Любовная драма, как и философия, постоянно превращает миметических соперников в объекты, в мнимые препятствия, вроде этой непрочной преграды между любовниками, которая чудесным образом в мгновение ока устраняется, когда больше не нужна. «Предивная стена» вполне заслуживает, чтобы ее упомянули в «литании преград», какую наперебой читают Лизандр и Гермия. Все внешние препятствия — это живые люди, претендующие на то, чтобы «стать стеной». Шекспир находит поистине гениальный ход: пылкая страсть ремесленников к перевоплощениям становится у него дополнительным источником насмешки. Если присмотреться внимательней, можно заметить, что все любовные драмы вроде «Пирама и Фисбы» простодушно выдают то, что хотели бы скрыть: стеной оказывается человек, миметический соперник, что прячется за романтическимресентиментом,за мифом о мире, по сути своей враждебном влюбленным.

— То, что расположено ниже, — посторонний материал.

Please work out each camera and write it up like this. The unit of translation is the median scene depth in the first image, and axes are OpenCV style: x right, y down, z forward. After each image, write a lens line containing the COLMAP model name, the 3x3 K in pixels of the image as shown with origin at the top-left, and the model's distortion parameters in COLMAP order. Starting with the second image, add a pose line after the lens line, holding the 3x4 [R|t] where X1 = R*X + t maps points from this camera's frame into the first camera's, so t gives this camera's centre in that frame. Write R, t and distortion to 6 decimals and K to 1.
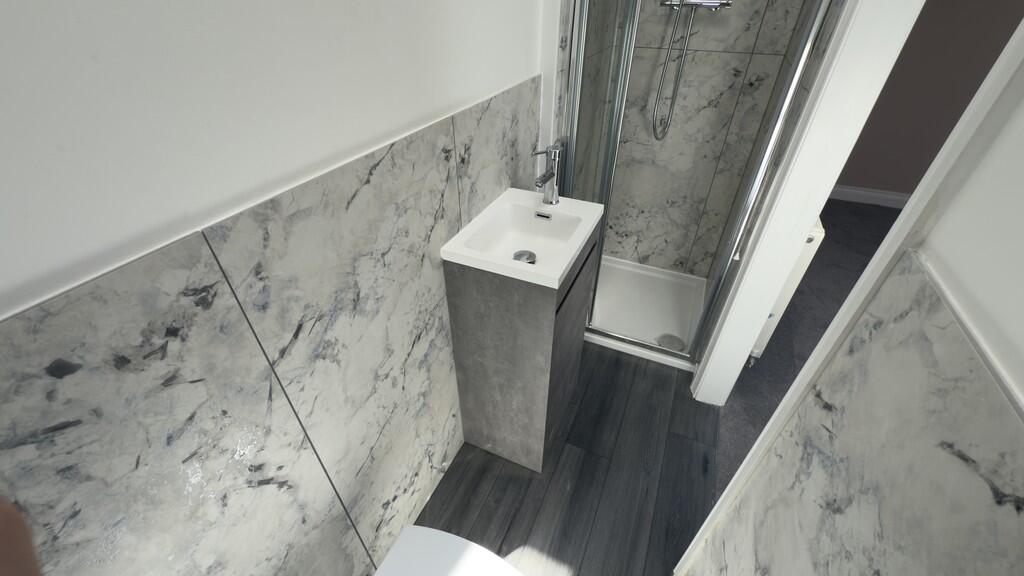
lens RADIAL K [[407.3, 0, 510.1], [0, 407.3, 289.6], [0, 0, 1]] dist [-0.001396, -0.000313]
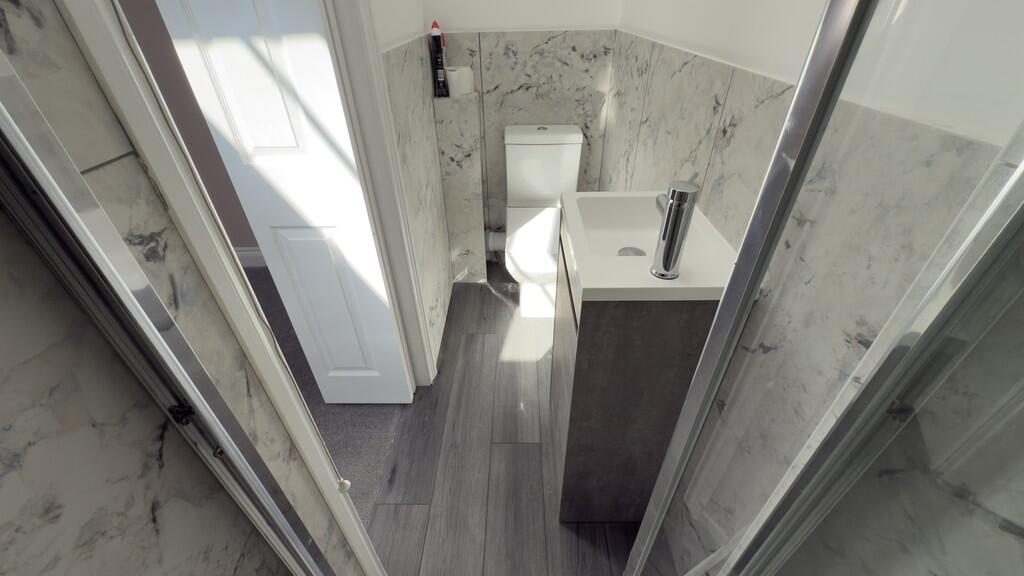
lens RADIAL K [[407.3, 0, 510.0], [0, 407.3, 285.2], [0, 0, 1]] dist [-0.001396, -0.000313]
pose [[-0.916233, 0.245399, -0.316696, 0.680994], [-0.225668, 0.337040, 0.914045, -0.960557], [0.331045, 0.908946, -0.253428, 1.498550]]
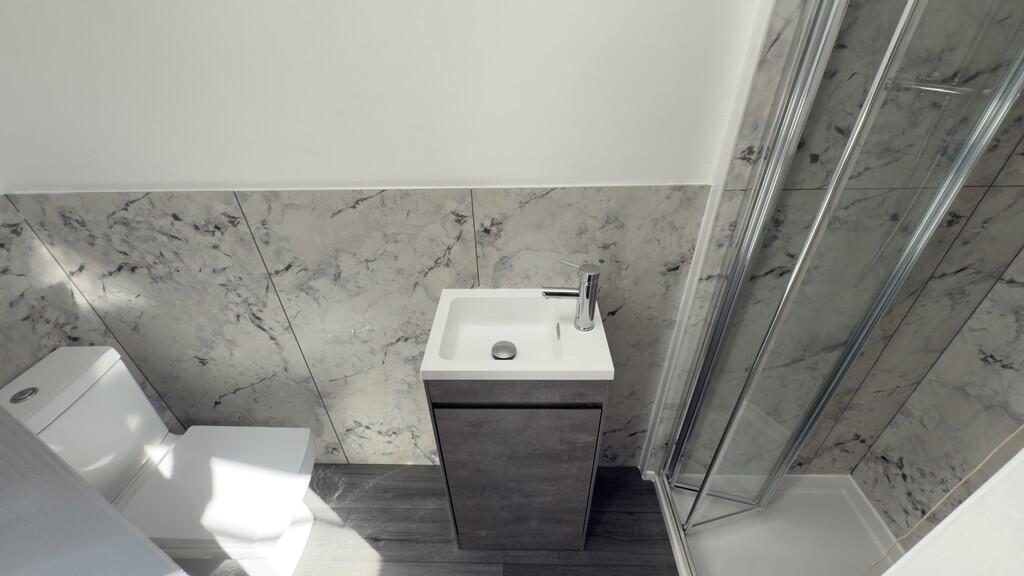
lens RADIAL K [[407.3, 0, 512.8], [0, 407.3, 286.4], [0, 0, 1]] dist [-0.001396, -0.000313]
pose [[0.394965, 0.509155, -0.764698, 0.855114], [-0.538146, 0.802842, 0.256601, -0.561836], [0.744581, 0.310171, 0.591094, 0.540408]]
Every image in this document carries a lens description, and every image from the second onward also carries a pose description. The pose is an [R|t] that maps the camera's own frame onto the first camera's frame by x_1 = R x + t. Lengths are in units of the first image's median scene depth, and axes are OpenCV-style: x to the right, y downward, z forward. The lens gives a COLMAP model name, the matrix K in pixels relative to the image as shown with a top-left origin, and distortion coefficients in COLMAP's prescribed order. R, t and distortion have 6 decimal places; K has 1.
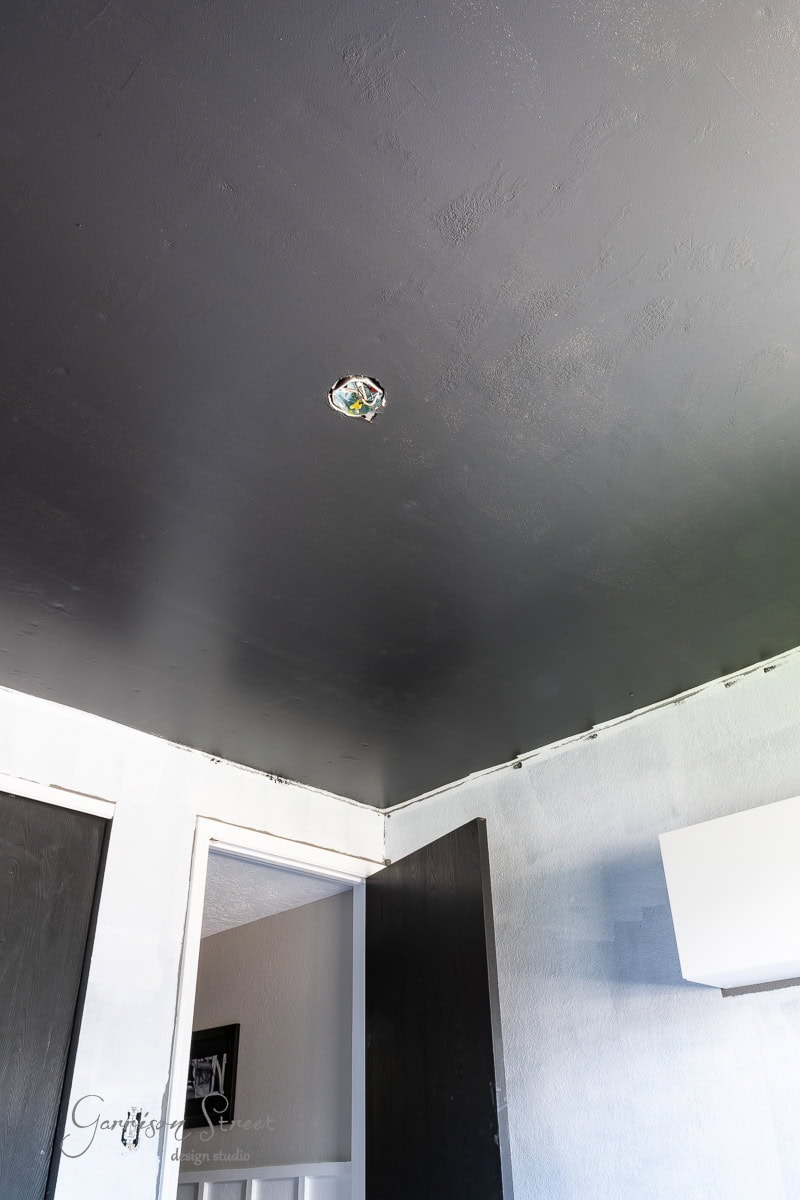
lens RADIAL K [[919.8, 0, 407.8], [0, 919.8, 598.2], [0, 0, 1]] dist [-0.010343, 0.002540]
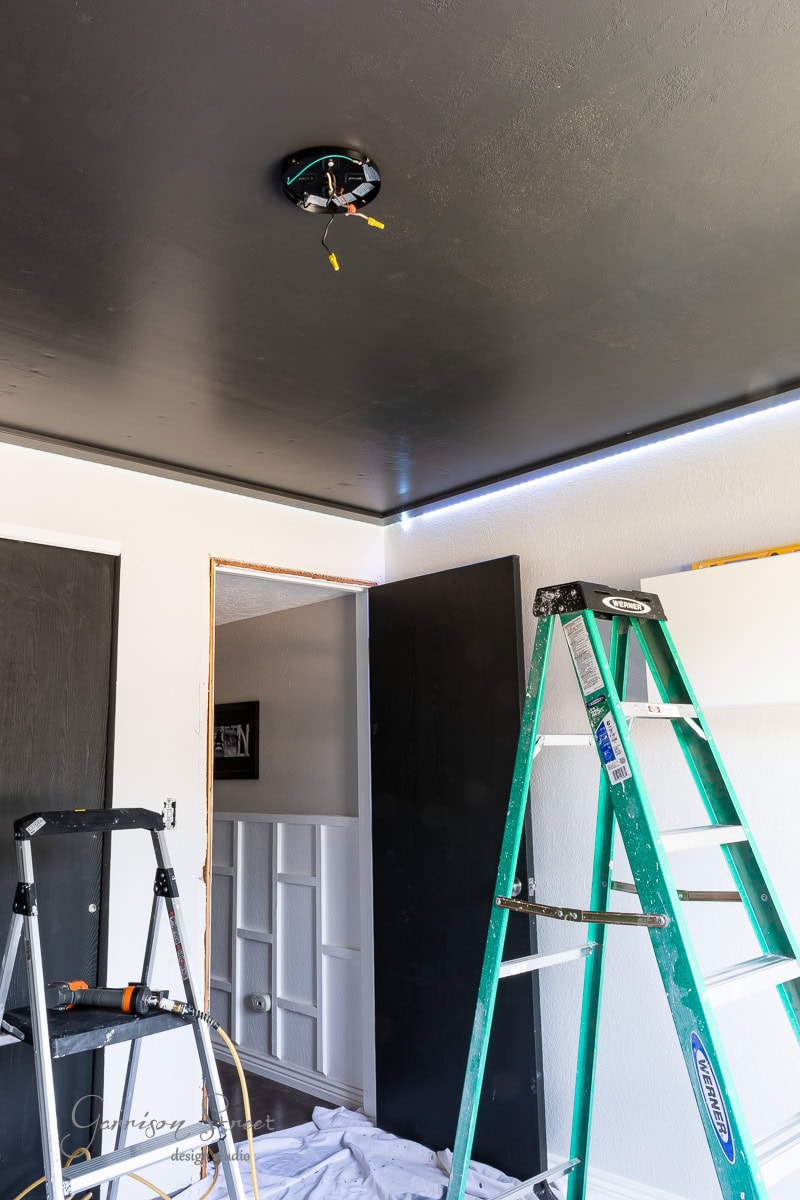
lens RADIAL K [[919.8, 0, 411.6], [0, 919.8, 589.9], [0, 0, 1]] dist [-0.010343, 0.002540]
pose [[0.999914, 0.001926, -0.013010, 0.023782], [0.003319, 0.920247, 0.391325, -0.132830], [0.012726, -0.391334, 0.920161, 0.025247]]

Если стена — это человек, говорит Тезей, она должна вести себя по–человечески, то есть отвечать на проклятия, удары и хвалы:

По–моему, Стена тоже должна напугаться, раз она обладает всеми чувствами.
(182–183)

Стены и дикие звери более покладисты, чем миметические соперники. Даже кроткая Елена, когда ее оскорбляет Гермия, дерзит в ответ; аналогично и Лизандр хватается за меч, когда его атакует обнаженным мечом Деметрий. Люди не могут просто стоять неподвижно, как стены.

Лев столь же несправедливо оклеветан, как и стена. Пирам, видя разодранный зверем плащ Фисбы, одним ударом закалывает себя; по сценарию он должен умереть прежде, чем она вернется, то есть у него остается не более сорока пяти секунд. Фисба, найдя мертвого Пирама, столь же стремительно пронзает себя мечом, преданно следуя примеру своего совершенного возлюбленного.

Как и вся комедия, «пьеса в пьесе», в свою очередь, тоже слагается из двух пьес — грубого фарса о никудышних актерах иглубинной драмы —еще одной блистательной деконструкции романтических клише.